(Stored data)
----------------

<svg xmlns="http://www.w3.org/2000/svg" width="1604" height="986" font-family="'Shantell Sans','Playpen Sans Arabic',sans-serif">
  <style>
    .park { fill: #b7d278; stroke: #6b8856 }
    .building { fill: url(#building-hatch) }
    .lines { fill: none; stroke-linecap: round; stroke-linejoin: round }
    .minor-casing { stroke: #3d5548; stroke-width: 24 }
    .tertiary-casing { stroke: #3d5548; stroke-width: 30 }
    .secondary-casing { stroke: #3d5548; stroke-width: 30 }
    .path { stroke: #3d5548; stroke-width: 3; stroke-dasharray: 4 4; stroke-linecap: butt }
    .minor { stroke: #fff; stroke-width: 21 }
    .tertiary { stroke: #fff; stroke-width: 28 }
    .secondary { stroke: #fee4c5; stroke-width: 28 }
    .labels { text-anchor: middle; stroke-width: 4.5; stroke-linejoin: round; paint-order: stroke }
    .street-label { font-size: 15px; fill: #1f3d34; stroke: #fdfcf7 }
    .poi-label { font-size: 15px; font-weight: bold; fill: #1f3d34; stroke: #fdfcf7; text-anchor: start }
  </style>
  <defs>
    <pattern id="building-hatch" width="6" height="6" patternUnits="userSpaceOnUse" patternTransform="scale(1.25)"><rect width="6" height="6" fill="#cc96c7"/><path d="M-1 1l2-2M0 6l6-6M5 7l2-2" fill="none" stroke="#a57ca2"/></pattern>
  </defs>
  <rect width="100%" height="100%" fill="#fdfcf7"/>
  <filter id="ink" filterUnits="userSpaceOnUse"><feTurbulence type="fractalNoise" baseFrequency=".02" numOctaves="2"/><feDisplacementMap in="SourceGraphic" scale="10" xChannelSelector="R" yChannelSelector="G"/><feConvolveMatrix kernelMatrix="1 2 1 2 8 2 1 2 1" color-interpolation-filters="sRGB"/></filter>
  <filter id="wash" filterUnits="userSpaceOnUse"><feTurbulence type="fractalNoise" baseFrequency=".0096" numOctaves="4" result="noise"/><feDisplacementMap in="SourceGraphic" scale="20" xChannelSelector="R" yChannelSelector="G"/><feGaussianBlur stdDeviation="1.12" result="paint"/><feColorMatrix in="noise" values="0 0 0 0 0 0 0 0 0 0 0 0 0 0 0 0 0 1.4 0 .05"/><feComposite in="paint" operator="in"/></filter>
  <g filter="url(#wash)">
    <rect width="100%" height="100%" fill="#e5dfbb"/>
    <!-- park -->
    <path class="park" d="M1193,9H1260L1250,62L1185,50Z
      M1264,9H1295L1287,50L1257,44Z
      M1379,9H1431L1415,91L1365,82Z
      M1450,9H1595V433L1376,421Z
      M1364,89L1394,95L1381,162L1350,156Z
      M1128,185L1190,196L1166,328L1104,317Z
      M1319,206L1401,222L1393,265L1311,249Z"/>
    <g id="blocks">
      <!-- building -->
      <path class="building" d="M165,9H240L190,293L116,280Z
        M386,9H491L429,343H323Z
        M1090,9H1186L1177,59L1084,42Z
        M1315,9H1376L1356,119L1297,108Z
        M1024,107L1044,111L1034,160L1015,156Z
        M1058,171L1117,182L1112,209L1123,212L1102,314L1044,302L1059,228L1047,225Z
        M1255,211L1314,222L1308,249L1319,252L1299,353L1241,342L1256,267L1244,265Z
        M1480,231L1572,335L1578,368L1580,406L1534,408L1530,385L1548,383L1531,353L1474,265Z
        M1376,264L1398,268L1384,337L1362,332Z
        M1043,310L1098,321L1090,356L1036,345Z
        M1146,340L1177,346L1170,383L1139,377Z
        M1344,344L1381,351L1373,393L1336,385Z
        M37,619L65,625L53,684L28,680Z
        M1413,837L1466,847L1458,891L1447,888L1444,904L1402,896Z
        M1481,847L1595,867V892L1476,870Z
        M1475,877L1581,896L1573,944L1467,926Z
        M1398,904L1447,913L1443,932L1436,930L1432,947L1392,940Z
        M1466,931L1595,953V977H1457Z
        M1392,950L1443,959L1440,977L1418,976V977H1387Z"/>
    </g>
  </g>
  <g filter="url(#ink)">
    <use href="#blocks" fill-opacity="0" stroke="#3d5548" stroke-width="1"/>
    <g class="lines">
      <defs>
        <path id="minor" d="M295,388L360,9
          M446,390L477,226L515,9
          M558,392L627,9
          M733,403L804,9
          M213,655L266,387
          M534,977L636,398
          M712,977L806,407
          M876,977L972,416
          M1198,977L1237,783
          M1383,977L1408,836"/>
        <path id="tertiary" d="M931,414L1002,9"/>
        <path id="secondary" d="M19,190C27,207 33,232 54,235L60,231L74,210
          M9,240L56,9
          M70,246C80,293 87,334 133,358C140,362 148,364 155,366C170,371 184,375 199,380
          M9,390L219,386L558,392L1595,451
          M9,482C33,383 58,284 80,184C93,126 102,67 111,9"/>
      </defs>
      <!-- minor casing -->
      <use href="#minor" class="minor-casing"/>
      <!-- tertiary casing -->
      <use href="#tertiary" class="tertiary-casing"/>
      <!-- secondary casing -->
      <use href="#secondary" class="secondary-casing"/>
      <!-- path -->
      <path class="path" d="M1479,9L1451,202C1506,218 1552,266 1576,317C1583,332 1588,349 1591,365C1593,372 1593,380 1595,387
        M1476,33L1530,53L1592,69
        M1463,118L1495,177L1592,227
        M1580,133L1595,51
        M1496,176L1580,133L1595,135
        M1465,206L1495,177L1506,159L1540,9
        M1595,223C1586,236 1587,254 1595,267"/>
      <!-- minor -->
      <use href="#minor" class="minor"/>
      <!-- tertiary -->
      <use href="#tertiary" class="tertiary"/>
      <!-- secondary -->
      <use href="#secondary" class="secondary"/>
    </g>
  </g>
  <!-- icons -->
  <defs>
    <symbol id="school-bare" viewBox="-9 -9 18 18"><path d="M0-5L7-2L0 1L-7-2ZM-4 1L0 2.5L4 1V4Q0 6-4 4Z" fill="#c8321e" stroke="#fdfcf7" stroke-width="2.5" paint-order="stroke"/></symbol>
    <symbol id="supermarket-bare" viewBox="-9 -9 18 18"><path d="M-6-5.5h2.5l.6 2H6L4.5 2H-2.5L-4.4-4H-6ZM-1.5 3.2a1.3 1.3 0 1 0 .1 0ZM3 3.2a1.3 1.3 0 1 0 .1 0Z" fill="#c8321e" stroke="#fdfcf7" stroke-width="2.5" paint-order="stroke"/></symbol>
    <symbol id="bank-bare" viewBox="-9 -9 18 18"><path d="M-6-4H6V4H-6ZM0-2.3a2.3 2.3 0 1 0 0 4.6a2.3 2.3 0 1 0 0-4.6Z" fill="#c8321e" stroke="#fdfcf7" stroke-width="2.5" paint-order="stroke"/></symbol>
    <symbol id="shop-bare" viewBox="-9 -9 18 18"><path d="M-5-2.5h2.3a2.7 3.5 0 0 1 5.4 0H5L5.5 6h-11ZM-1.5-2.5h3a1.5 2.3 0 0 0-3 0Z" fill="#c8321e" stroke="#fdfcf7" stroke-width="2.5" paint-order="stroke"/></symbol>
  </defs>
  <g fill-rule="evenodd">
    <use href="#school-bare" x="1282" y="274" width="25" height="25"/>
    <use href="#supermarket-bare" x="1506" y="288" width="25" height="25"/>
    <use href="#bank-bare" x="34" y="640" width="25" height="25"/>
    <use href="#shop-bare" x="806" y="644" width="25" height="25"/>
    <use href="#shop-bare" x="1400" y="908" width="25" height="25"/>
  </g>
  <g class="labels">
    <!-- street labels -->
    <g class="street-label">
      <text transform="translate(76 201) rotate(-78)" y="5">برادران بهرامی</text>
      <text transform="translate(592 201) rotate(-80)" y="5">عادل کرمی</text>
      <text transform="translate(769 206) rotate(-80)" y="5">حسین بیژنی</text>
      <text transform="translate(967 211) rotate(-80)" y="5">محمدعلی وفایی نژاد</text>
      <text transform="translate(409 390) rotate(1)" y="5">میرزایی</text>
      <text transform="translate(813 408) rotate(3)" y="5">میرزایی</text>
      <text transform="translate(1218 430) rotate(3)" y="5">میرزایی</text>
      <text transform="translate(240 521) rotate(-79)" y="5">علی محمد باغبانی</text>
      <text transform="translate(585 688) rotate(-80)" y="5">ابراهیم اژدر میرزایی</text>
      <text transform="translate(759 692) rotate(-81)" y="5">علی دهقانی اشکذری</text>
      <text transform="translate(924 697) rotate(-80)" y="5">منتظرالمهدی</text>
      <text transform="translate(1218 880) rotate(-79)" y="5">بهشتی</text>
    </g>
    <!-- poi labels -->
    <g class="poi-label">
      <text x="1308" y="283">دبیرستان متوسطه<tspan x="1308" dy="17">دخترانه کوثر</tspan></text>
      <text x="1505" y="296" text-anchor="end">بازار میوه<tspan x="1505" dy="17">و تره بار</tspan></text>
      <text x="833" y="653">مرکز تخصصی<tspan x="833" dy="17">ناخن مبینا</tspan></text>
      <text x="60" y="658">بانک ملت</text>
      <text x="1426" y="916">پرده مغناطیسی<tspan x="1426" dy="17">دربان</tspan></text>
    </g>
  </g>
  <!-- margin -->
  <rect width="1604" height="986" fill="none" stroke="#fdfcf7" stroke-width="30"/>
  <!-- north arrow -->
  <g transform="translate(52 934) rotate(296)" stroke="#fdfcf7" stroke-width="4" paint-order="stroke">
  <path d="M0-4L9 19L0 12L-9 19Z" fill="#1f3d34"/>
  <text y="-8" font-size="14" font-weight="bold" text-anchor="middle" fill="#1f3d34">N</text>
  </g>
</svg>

----------------

▶ **Problem to solve**
Could you return exactly the stretch of the data above that starts at the line with "15px; fill: #1f3d34;" and ends at the line with "2 1 2 8 2 1", both lines included?

▶ **Task answer**
    .street-label { font-size: 15px; fill: #1f3d34; stroke: #fdfcf7 }
    .poi-label { font-size: 15px; font-weight: bold; fill: #1f3d34; stroke: #fdfcf7; text-anchor: start }
  </style>
  <defs>
    <pattern id="building-hatch" width="6" height="6" patternUnits="userSpaceOnUse" patternTransform="scale(1.25)"><rect width="6" height="6" fill="#cc96c7"/><path d="M-1 1l2-2M0 6l6-6M5 7l2-2" fill="none" stroke="#a57ca2"/></pattern>
  </defs>
  <rect width="100%" height="100%" fill="#fdfcf7"/>
  <filter id="ink" filterUnits="userSpaceOnUse"><feTurbulence type="fractalNoise" baseFrequency=".02" numOctaves="2"/><feDisplacementMap in="SourceGraphic" scale="10" xChannelSelector="R" yChannelSelector="G"/><feConvolveMatrix kernelMatrix="1 2 1 2 8 2 1 2 1" color-interpolation-filters="sRGB"/></filter>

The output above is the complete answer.